Would you choose to know? And how would you live if you did know your time was limited? Hard questions to answer. It was with these sobering thoughts in mind that I turned to the gospel lesson appointed for this Palm Sunday: the account of Jesus' last week, a week spent under the shadow of impending death.
In the gospel lesson, we meet Jesus in the Garden at Gethsemane. Jesus knows that misery lies ahead, and the prospect fills him with dread and grief. He is distressed and agitated, Mark tells us. He throws himself on the ground and prays to God that this hour might pass from him; then he prays that this cup might be removed from him. This is no pious and formal prayer. Jesus is afraid of the pain and death which lie ahead. We can imagine he prays for a long anguished time before he melds his will into God's will and prays: "Thy will be done."
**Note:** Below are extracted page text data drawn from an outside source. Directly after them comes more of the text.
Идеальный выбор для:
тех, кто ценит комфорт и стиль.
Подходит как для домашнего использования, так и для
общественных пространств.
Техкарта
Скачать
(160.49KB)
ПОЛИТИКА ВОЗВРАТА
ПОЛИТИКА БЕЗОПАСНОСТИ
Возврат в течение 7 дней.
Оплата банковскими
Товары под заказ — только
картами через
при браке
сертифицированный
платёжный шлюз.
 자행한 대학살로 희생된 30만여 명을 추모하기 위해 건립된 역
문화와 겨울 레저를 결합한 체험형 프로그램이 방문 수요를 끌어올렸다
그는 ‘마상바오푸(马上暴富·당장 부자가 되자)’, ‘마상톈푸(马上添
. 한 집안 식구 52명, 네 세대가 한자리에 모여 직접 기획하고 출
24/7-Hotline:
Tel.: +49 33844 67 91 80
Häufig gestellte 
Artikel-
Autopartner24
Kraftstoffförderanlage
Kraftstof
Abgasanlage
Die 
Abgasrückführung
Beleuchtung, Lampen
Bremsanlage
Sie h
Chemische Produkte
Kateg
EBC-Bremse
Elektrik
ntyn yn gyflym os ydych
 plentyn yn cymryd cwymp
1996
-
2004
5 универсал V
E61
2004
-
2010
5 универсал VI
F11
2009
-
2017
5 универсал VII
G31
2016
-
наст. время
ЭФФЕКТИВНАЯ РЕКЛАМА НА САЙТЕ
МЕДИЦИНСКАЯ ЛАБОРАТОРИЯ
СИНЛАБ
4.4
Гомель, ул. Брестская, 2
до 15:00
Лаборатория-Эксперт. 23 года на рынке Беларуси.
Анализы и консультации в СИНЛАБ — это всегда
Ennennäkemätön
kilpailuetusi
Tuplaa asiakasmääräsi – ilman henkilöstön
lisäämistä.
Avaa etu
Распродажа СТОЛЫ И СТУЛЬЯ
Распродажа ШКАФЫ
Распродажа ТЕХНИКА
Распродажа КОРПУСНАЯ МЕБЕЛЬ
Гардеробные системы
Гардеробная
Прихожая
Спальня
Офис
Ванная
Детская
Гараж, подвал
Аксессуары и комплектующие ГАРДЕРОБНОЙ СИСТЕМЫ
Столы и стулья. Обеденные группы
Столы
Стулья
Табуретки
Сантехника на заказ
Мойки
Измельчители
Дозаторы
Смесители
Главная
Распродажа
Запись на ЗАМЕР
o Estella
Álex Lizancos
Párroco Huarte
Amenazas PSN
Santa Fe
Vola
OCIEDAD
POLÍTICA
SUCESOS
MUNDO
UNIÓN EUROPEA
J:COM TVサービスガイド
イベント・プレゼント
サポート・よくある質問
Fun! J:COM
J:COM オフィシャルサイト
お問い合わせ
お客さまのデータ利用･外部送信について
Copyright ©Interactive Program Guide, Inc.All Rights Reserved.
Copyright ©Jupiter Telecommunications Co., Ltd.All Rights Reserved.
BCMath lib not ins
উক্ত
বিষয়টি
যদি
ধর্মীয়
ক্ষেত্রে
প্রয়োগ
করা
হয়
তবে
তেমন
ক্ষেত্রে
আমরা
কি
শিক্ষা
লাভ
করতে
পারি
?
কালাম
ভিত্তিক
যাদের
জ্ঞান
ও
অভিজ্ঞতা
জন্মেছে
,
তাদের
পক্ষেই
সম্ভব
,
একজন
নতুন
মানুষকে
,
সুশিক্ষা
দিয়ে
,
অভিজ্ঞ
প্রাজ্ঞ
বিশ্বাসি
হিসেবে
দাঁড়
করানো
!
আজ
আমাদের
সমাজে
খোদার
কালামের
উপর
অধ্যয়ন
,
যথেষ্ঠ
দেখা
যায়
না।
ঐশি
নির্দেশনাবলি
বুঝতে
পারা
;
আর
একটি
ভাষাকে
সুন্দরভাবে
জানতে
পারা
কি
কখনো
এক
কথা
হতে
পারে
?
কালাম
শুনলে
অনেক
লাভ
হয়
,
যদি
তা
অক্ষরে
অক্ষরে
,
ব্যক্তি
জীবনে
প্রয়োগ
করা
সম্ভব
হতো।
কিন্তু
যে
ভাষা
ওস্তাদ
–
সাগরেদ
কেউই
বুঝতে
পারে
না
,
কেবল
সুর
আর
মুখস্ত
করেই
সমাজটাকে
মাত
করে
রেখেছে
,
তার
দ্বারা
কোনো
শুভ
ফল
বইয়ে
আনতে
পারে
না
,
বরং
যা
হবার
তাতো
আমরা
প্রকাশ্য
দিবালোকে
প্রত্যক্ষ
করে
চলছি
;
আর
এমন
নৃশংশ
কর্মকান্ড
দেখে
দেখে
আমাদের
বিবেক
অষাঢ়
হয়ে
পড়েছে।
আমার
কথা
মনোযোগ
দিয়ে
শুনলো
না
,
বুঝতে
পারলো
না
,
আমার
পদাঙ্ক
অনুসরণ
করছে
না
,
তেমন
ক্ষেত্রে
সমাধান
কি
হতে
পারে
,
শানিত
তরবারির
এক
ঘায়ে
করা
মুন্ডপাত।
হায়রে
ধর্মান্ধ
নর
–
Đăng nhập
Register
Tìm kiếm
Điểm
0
What moves me to the marrow of my bones every time I read this gospel account, is Jesus' very human struggle as he faces death. He is so deeply grieved, so scared, that he flings himself on the ground and prays to the only One who can help him. I can hear a friend of mine who had cancer years ago saying that she was driven to pray over and over and over again, day after day: "Please, please, please make me better." She felt that she had to pray. This child knows how to show love and care, how to contribute, through the worst of her times.
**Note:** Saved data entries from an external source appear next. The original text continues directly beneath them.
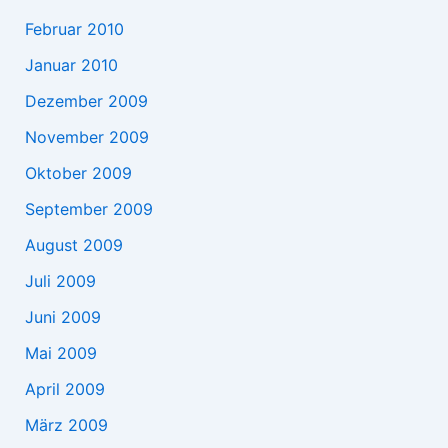
Februar 2010
Januar 2010
Dezember 2009
November 2009
Oktober 2009
September 2009
August 2009
Juli 2009
Juni 2009
Mai 2009
April 2009
März 2009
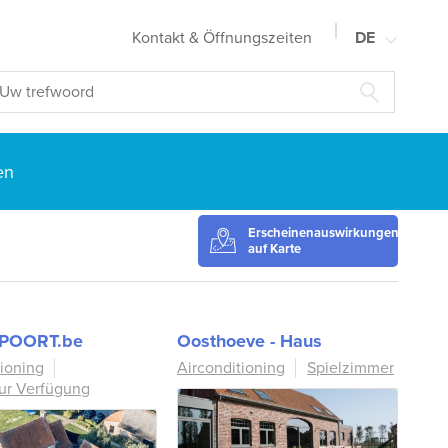
Kontakt & Öffnungszeiten
DE
NL
FR
EN
en
Erscheinenauswirkungen
auf Karte
POORT.be
Oosthoeve - Haus
tioning
Airconditioning
Spielzimmer
zur Verfügung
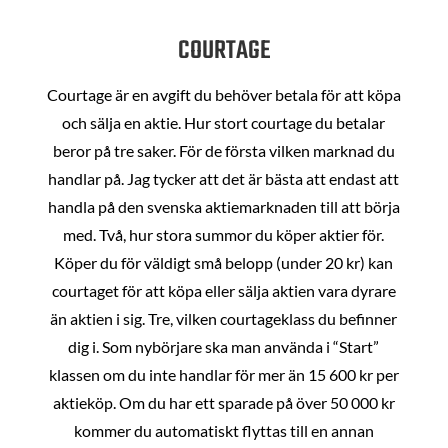
COURTAGE
Courtage är en avgift du behöver betala för att köpa
och sälja en aktie. Hur stort courtage du betalar
beror på tre saker. För de första vilken marknad du
handlar på. Jag tycker att det är bästa att endast att
handla på den svenska aktiemarknaden till att börja
med. Två, hur stora summor du köper aktier för.
Köper du för väldigt små belopp (under 20 kr) kan
courtaget för att köpa eller sälja aktien vara dyrare
än aktien i sig. Tre, vilken courtageklass du befinner
dig i. Som nybörjare ska man använda i “Start”
klassen om du inte handlar för mer än 15 600 kr per
aktieköp. Om du har ett sparade på över 50 000 kr
kommer du automatiskt flyttas till en annan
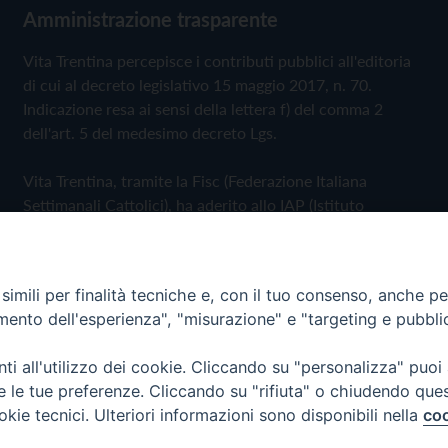
Amministrazione trasparente
Vita Trentina percepisce i contributi pubblici all'editoria
di cui al decreto legislativo 15 maggio 2017, n. 70.
Indicazione resa ai sensi della lettera f) del comma 2
dell'art. 5 del medesimo decreto Lgs.
Vita Trentina, tramite la Fisc (Federazione Italiana
Settimanali Cattolici), ha aderito allo IAP (Istituto
dell'Autodisciplina Pubblicitaria) accettando il Codice di
Autodisciplina della Comunicazione Commerciale
imili per finalità tecniche e, con il tuo consenso, anche per 
Privacy Policy
Cookie Policy
amento dell'esperienza", "misurazione" e "targeting e pubbli
i all'utilizzo dei cookie. Cliccando su "personalizza" puoi
 Trentina Editrice
re le tue preferenze. Cliccando su "rifiuta" o chiudendo que
okie tecnici. Ulteriori informazioni sono disponibili nella
coo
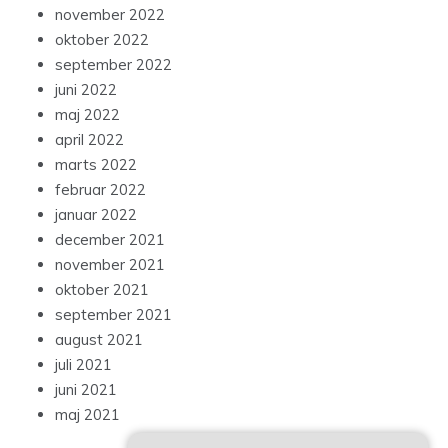
november 2022
oktober 2022
september 2022
juni 2022
maj 2022
april 2022
marts 2022
februar 2022
januar 2022
december 2021
november 2021
oktober 2021
september 2021
august 2021
juli 2021
juni 2021
maj 2021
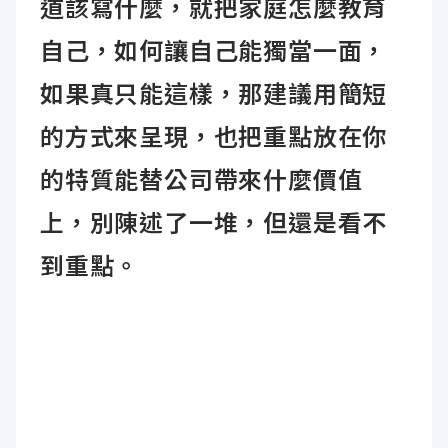
道該寫什麼，就把家庭怎麼教育
自己，如何讓自己能獨當一面，
如果真只能這樣，那建議用簡短
的方式來呈現，也把重點放在你
的特質能替公司帶來什麼價值
上，別陳述了一堆，但還是看不
到重點。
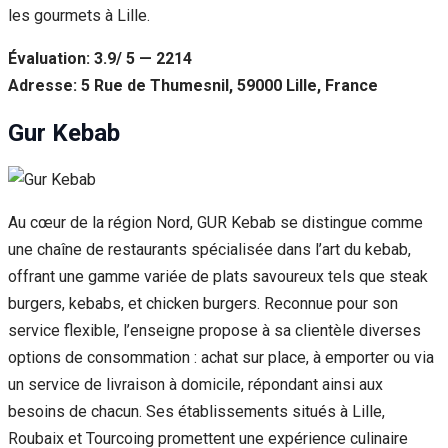
les gourmets à Lille.
Évaluation: 3.9/ 5 — 2214
Adresse: 5 Rue de Thumesnil, 59000 Lille, France
Gur Kebab
Au cœur de la région Nord, GUR Kebab se distingue comme
une chaîne de restaurants spécialisée dans l’art du kebab,
offrant une gamme variée de plats savoureux tels que steak
burgers, kebabs, et chicken burgers. Reconnue pour son
service flexible, l’enseigne propose à sa clientèle diverses
options de consommation : achat sur place, à emporter ou via
un service de livraison à domicile, répondant ainsi aux
besoins de chacun. Ses établissements situés à Lille,
Roubaix et Tourcoing promettent une expérience culinaire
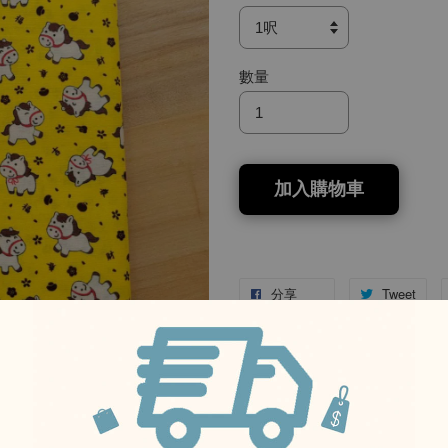
數量
加入購物車
分享
Tweet
-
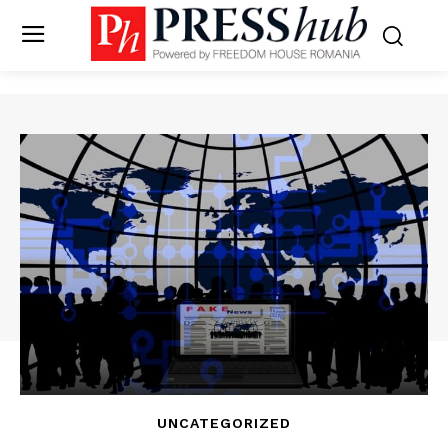
UNCATEGORIZED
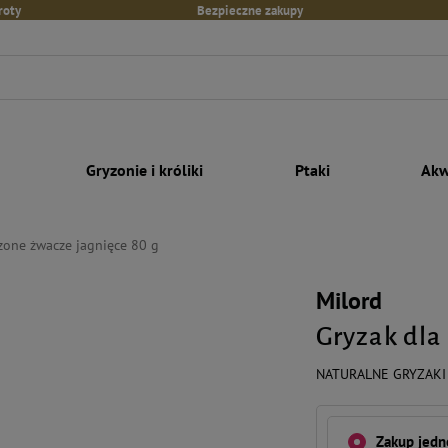
roty
Bezpieczne zakupy
Gryzonie i króliki
Ptaki
Akw
szone żwacze jagnięce 80 g
Milord
Gryzak dla
NATURALNE GRYZAKI
Zakup jed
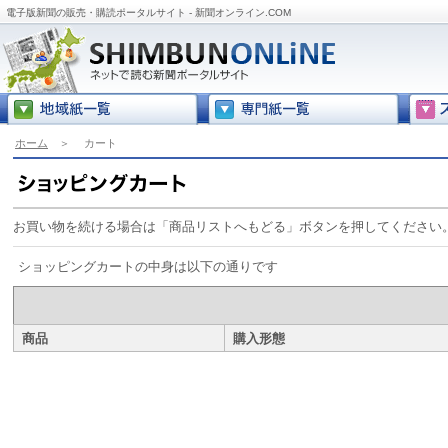
電子版新聞の販売・購読ポータルサイト - 新聞オンライン.COM
ホーム
＞
カート
お買い物を続ける場合は「商品リストへもどる」ボタンを押してください
ショッピングカートの中身は以下の通りです
商品
購入形態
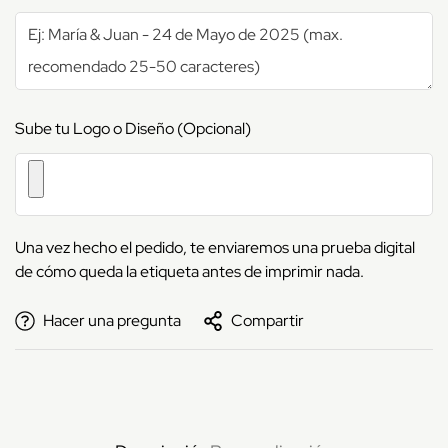
Sube tu Logo o Diseño (Opcional)
Una vez hecho el pedido, te enviaremos una prueba digital
de cómo queda la etiqueta antes de imprimir nada.
Hacer una pregunta
Compartir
Thank of Christopher Reeves, Superman, after his accident. He could have retired into an affluent isolation, but no, he is out and about winning support for handicapped persons.
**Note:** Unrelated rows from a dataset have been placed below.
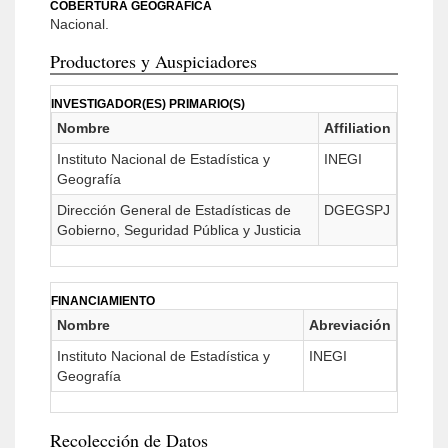
COBERTURA GEOGRÁFICA
Nacional.
Productores y Auspiciadores
INVESTIGADOR(ES) PRIMARIO(S)
Nombre
Affiliation
Instituto Nacional de Estadística y
INEGI
Geografía
Dirección General de Estadísticas de
DGEGSPJ
Gobierno, Seguridad Pública y Justicia
FINANCIAMIENTO
Nombre
Abreviación
Instituto Nacional de Estadística y
INEGI
Geografía
Recolección de Datos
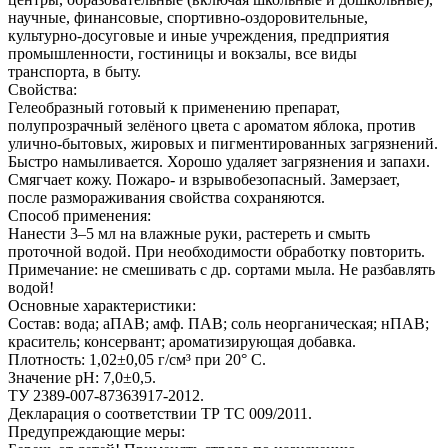
научные, финансовые, спортивно-оздоровительные,
культурно-досуговые и иные учреждения, предприятия
промышленности, гостиницы и вокзалы, все виды
транспорта, в быту.
Свойства:
Гелеобразный готовый к применению препарат,
полупрозрачный зелёного цвета с ароматом яблока, против
улично-бытовых, жировых и пигментированных загрязнений.
Быстро намыливается. Хорошо удаляет загрязнения и запахи.
Смягчает кожу. Пожаро- и взрывобезопасный. Замерзает,
после размораживания свойства сохраняются.
Способ применения:
Нанести 3–5 мл на влажные руки, растереть и смыть
проточной водой. При необходимости обработку повторить.
Примечание: не смешивать с др. сортами мыла. Не разбавлять
водой!
Основные характеристики:
Состав: вода; аПАВ; амф. ПАВ; соль неорганическая; нПАВ;
краситель; консервант; ароматизирующая добавка.
Плотность: 1,02±0,05 г/см³ при 20° С.
Значение pH: 7,0±0,5.
ТУ 2389-007-87363917-2012.
Декларация о соответствии ТР ТС 009/2011.
Предупреждающие меры:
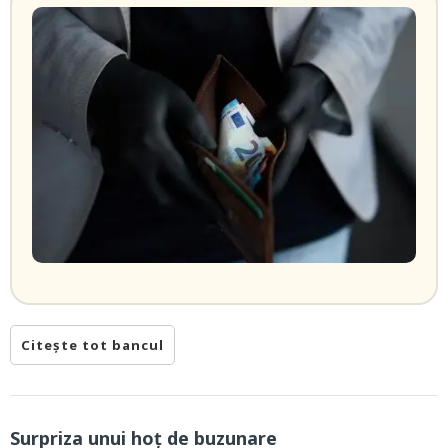
Citește tot bancul
Surpriza unui hoţ de buzunare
The choice is each person's to make, and it extends even to the moment of death. Bernie tells of a time he went to a home where the father was about to die. The family was present, milling about, but uncomfortable. They said they didn't know what to say at a moment like this. He replied, "Why don't you talk about your father's life?" The man had been a character, apparently, and so the kids began to tell anecdotes about his life. After a while the whole family started chuckling. They looked down, and lo and behold, Dad was laughing, too. He died and laughed in the same half hour.
That experience was a gift to the whole family ~ that their father could die with a smile on his face because of what he had contributed to them and what they gave back to him at that moment.
Even if we have one-half hour left, Jesus challenges us to focus not on how little time we have left but rather on what contributions we can make in that one-half hour.
Now, in conclusion, one last Bernie Siegel story. Bernie says, "One day I had to tell a patient: 'I'm sorry, but you have cancer.'' The man, who half expected the diagnosis, looked down at the floor for a while and then said "Well... I guess that means I have five or six thousand miles left." "What a wonderful answer," Bernie says. "I don't know what it means. But it does say: I will keep going as long as I can. We'll make a few repairs. We'll change my oil, put in new filters. And I'll go as long as I can."
Now, when somebody asks Bernie, "How am I doing?" he says, "You have five or six thousand miles left." Often the patient will smile at that, but no one has said to him: "What kind of doctor tells me I have five or six thousand miles left? I want to know the facts." No, they know the facts, that no one knows the future.
What we do know is that Jesus, in his last week in Jerusalem, challenges us to live fully, to contribute, to give of ourselves to the very end. And he assures us that we will never have to travel our five or six thousand miles alone.